== Segment start ==

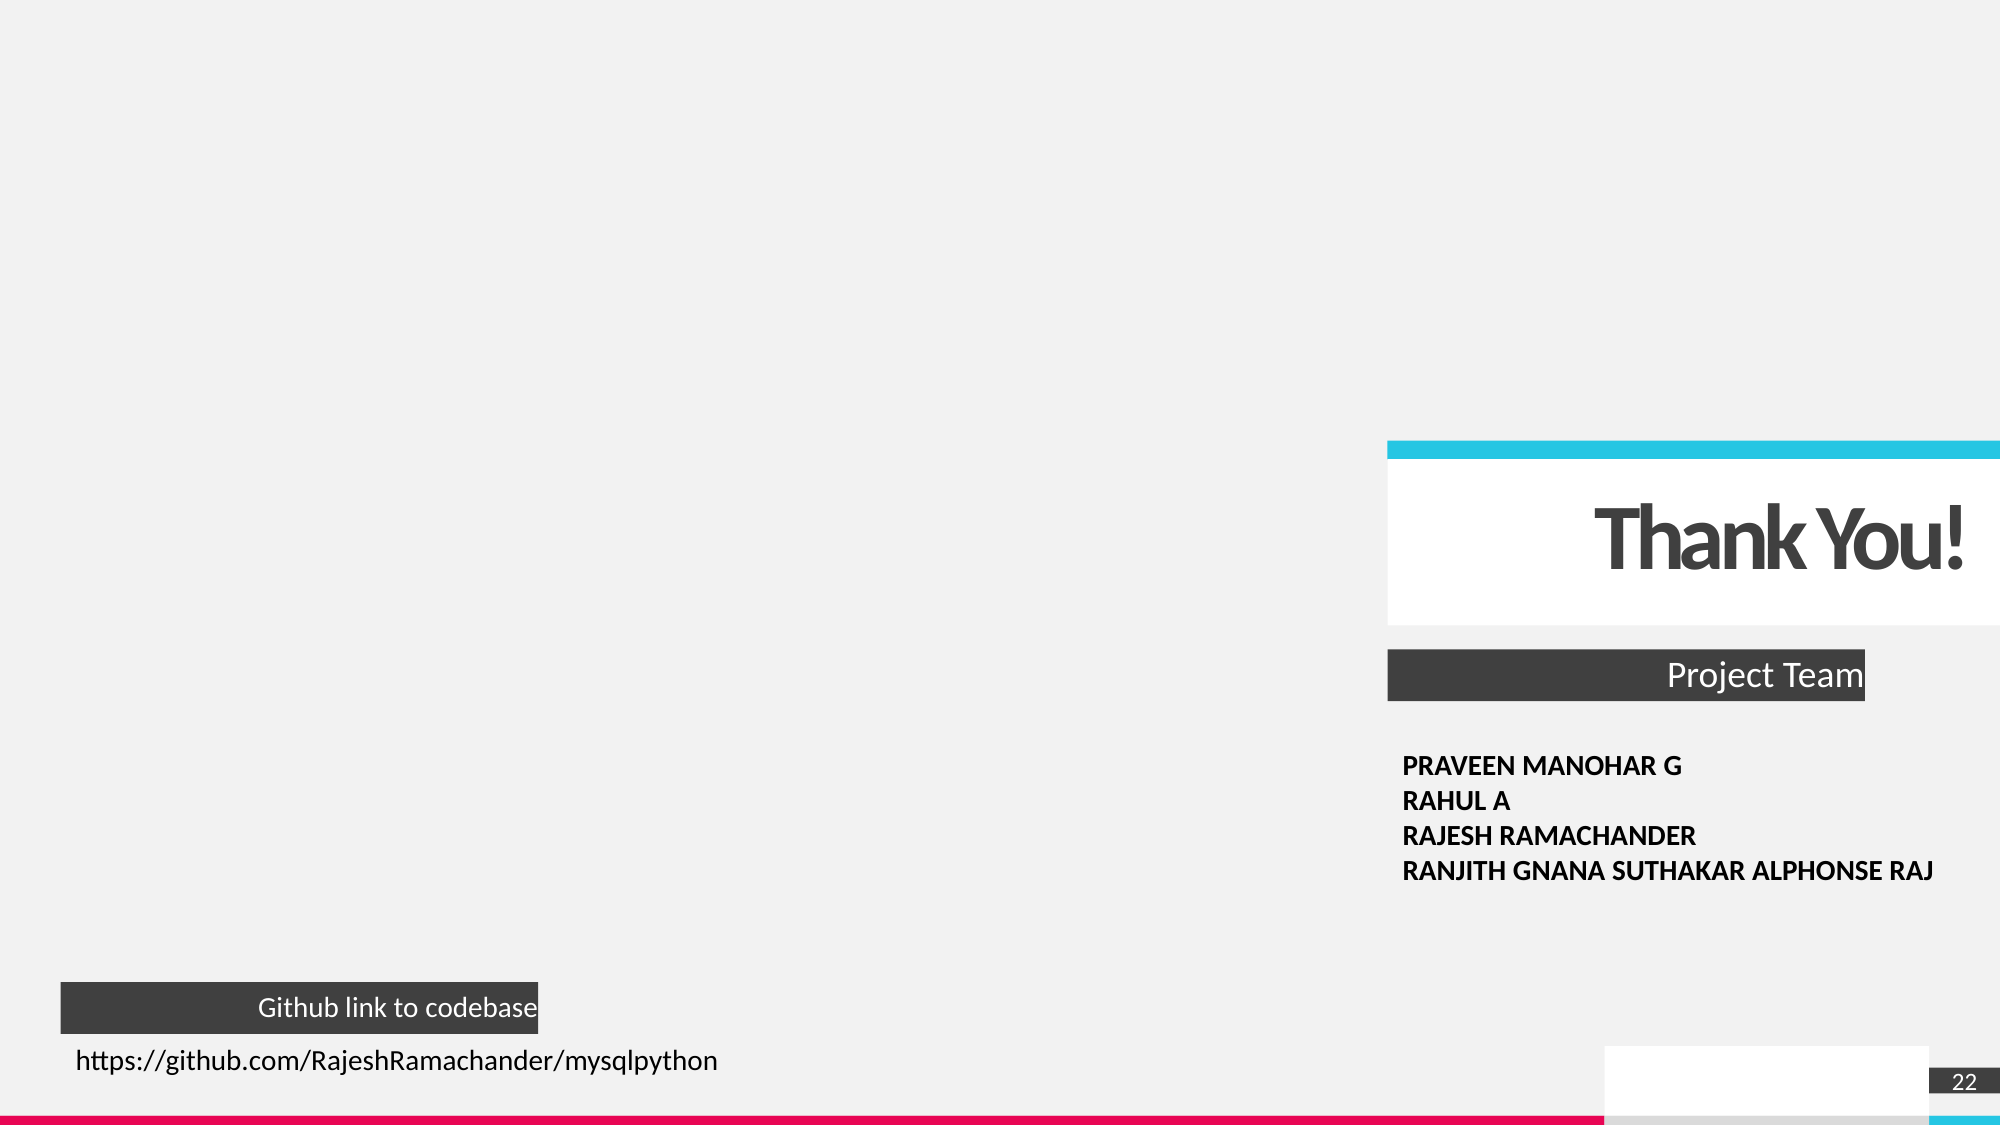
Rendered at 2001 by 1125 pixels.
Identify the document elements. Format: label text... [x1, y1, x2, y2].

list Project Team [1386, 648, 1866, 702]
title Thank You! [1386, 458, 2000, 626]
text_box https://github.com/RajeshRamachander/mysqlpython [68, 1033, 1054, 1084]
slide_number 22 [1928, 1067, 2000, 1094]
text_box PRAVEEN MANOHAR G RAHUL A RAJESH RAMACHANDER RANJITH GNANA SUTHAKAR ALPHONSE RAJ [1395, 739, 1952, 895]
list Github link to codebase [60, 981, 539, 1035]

== Segment end ==
== Segment start ==

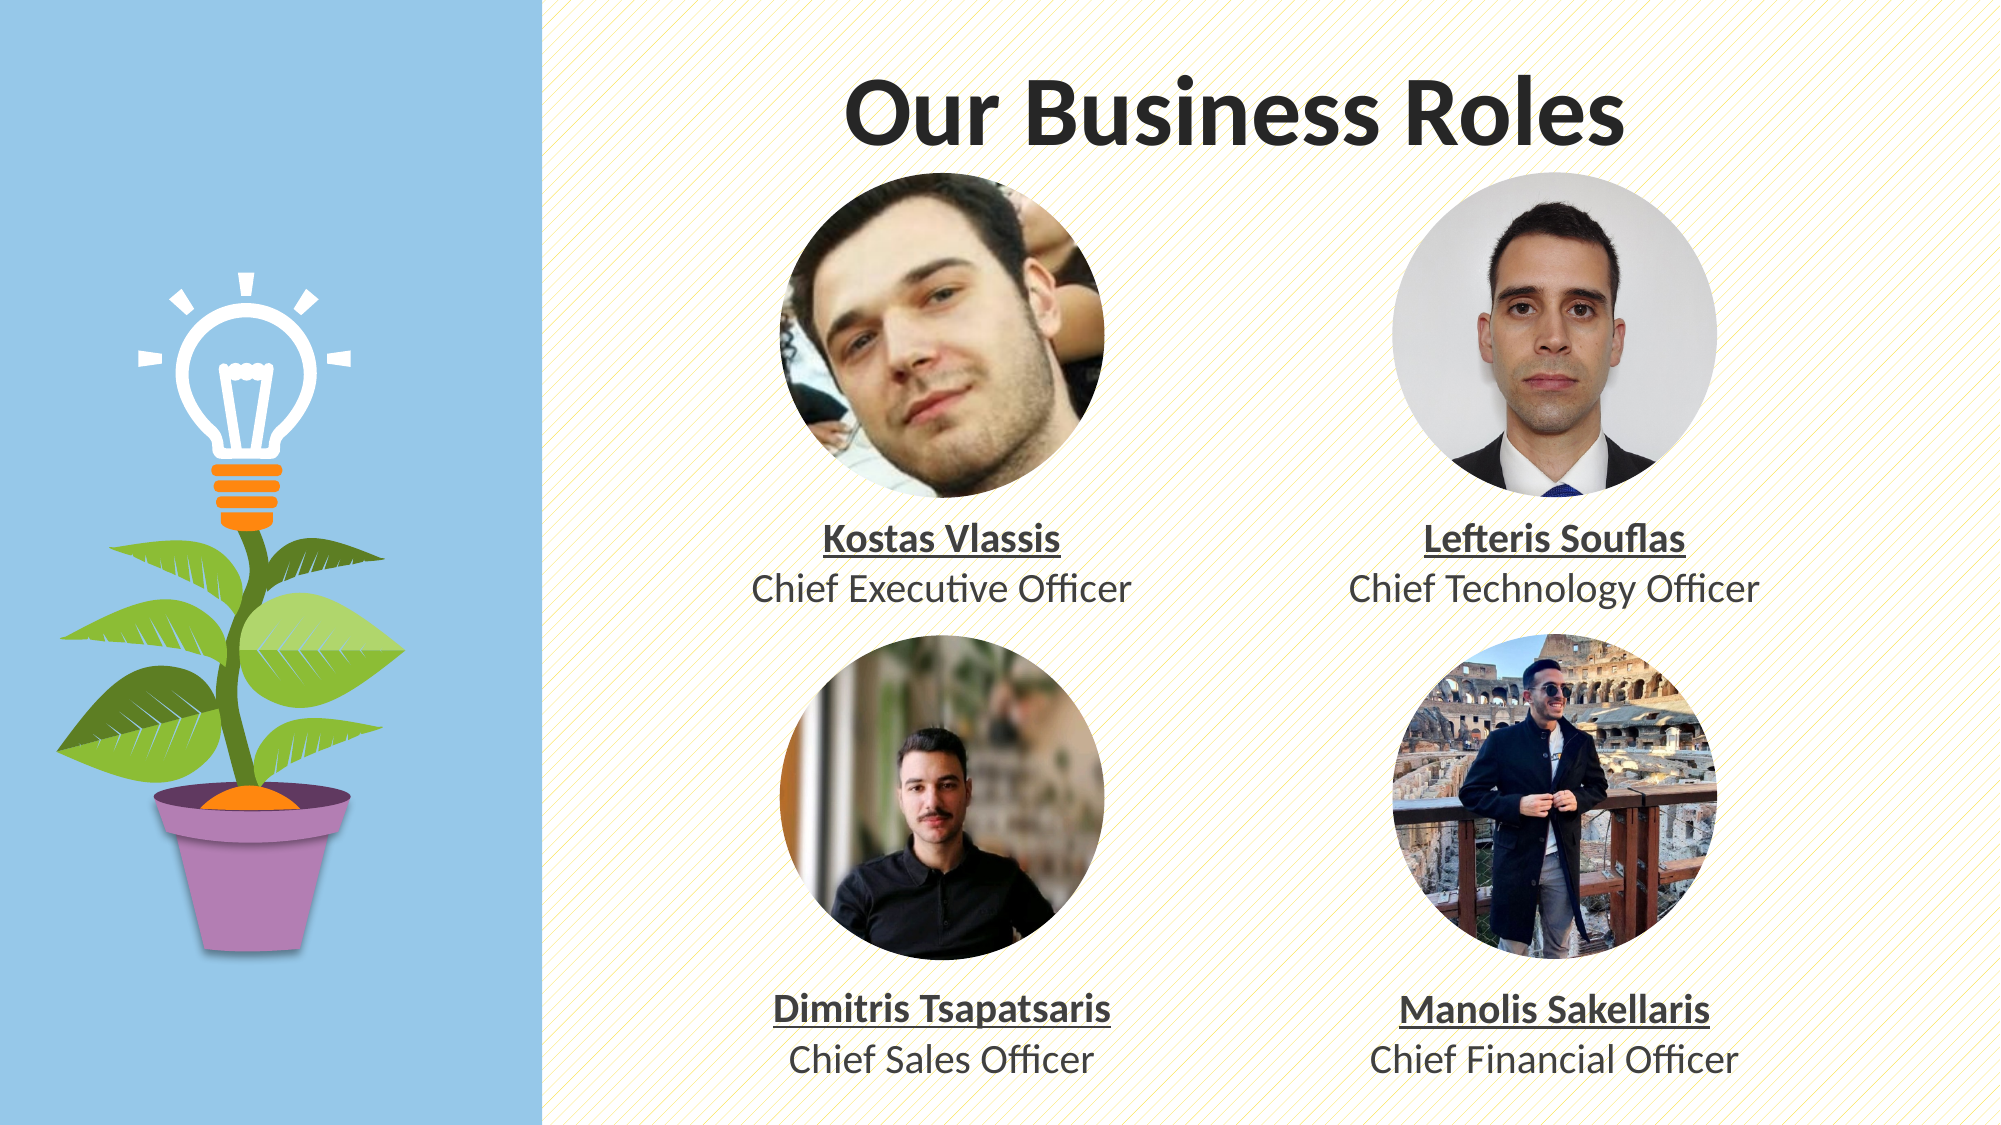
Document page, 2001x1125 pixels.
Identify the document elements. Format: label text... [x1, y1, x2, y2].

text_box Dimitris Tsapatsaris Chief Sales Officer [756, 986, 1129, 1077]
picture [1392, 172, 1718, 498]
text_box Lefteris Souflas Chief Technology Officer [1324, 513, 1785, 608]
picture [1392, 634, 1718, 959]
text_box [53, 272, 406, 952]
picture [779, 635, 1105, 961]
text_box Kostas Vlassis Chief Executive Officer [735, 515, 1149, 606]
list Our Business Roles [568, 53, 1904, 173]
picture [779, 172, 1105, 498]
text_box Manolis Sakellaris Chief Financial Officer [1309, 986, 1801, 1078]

== Segment end ==

■ EXERCISE DESCRIPTION: In how many lines of the records does the string "pixels" occur? Answer with the number alone.

■ FINAL ANSWER: 2